■ Problem to work on
Starting at the first entry, print everything through the last exactly.

== == ==

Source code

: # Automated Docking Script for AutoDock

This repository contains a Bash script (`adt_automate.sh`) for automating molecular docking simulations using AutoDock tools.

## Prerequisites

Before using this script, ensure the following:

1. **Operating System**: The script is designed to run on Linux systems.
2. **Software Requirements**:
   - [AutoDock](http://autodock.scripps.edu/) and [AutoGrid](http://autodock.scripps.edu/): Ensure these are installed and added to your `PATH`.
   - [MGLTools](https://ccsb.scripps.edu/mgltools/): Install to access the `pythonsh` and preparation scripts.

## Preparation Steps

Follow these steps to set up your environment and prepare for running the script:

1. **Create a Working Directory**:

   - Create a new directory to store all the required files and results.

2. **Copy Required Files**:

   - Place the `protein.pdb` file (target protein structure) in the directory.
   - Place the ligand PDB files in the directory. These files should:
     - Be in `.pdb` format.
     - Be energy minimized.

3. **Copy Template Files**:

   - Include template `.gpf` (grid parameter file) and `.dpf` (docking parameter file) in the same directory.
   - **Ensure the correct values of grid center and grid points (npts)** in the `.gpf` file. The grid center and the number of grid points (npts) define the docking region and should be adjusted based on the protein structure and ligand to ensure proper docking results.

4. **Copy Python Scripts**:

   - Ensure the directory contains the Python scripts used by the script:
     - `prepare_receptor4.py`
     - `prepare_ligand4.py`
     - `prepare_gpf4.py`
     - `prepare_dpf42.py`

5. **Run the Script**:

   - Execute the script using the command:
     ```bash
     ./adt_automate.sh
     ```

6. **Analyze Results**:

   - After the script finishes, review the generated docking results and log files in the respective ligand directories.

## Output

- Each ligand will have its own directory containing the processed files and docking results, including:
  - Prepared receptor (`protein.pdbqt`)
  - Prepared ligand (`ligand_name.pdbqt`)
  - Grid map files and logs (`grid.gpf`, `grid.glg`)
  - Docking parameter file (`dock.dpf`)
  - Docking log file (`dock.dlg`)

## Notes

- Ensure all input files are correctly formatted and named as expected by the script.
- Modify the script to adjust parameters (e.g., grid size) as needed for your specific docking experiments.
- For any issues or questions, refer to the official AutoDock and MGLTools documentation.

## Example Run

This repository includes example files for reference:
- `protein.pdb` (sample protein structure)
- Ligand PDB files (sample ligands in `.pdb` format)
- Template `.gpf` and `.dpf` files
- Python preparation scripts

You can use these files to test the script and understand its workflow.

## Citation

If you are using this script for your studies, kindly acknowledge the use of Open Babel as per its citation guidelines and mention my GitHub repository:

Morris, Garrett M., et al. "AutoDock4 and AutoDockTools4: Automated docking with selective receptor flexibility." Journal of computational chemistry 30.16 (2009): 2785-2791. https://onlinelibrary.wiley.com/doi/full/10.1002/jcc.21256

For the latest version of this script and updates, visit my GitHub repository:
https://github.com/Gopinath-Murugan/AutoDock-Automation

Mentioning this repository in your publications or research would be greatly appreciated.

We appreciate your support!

== == ==

■ Exercise output
Source code

: # Automated Docking Script for AutoDock

This repository contains a Bash script (`adt_automate.sh`) for automating molecular docking simulations using AutoDock tools.

## Prerequisites

Before using this script, ensure the following:

1. **Operating System**: The script is designed to run on Linux systems.
2. **Software Requirements**:
   - [AutoDock](http://autodock.scripps.edu/) and [AutoGrid](http://autodock.scripps.edu/): Ensure these are installed and added to your `PATH`.
   - [MGLTools](https://ccsb.scripps.edu/mgltools/): Install to access the `pythonsh` and preparation scripts.

## Preparation Steps

Follow these steps to set up your environment and prepare for running the script:

1. **Create a Working Directory**:

   - Create a new directory to store all the required files and results.

2. **Copy Required Files**:

   - Place the `protein.pdb` file (target protein structure) in the directory.
   - Place the ligand PDB files in the directory. These files should:
     - Be in `.pdb` format.
     - Be energy minimized.

3. **Copy Template Files**:

   - Include template `.gpf` (grid parameter file) and `.dpf` (docking parameter file) in the same directory.
   - **Ensure the correct values of grid center and grid points (npts)** in the `.gpf` file. The grid center and the number of grid points (npts) define the docking region and should be adjusted based on the protein structure and ligand to ensure proper docking results.

4. **Copy Python Scripts**:

   - Ensure the directory contains the Python scripts used by the script:
     - `prepare_receptor4.py`
     - `prepare_ligand4.py`
     - `prepare_gpf4.py`
     - `prepare_dpf42.py`

5. **Run the Script**:

   - Execute the script using the command:
     ```bash
     ./adt_automate.sh
     ```

6. **Analyze Results**:

   - After the script finishes, review the generated docking results and log files in the respective ligand directories.

## Output

- Each ligand will have its own directory containing the processed files and docking results, including:
  - Prepared receptor (`protein.pdbqt`)
  - Prepared ligand (`ligand_name.pdbqt`)
  - Grid map files and logs (`grid.gpf`, `grid.glg`)
  - Docking parameter file (`dock.dpf`)
  - Docking log file (`dock.dlg`)

## Notes

- Ensure all input files are correctly formatted and named as expected by the script.
- Modify the script to adjust parameters (e.g., grid size) as needed for your specific docking experiments.
- For any issues or questions, refer to the official AutoDock and MGLTools documentation.

## Example Run

This repository includes example files for reference:
- `protein.pdb` (sample protein structure)
- Ligand PDB files (sample ligands in `.pdb` format)
- Template `.gpf` and `.dpf` files
- Python preparation scripts

You can use these files to test the script and understand its workflow.

## Citation

If you are using this script for your studies, kindly acknowledge the use of Open Babel as per its citation guidelines and mention my GitHub repository:

Morris, Garrett M., et al. "AutoDock4 and AutoDockTools4: Automated docking with selective receptor flexibility." Journal of computational chemistry 30.16 (2009): 2785-2791. https://onlinelibrary.wiley.com/doi/full/10.1002/jcc.21256

For the latest version of this script and updates, visit my GitHub repository:
https://github.com/Gopinath-Murugan/AutoDock-Automation

Mentioning this repository in your publications or research would be greatly appreciated.

We appreciate your support!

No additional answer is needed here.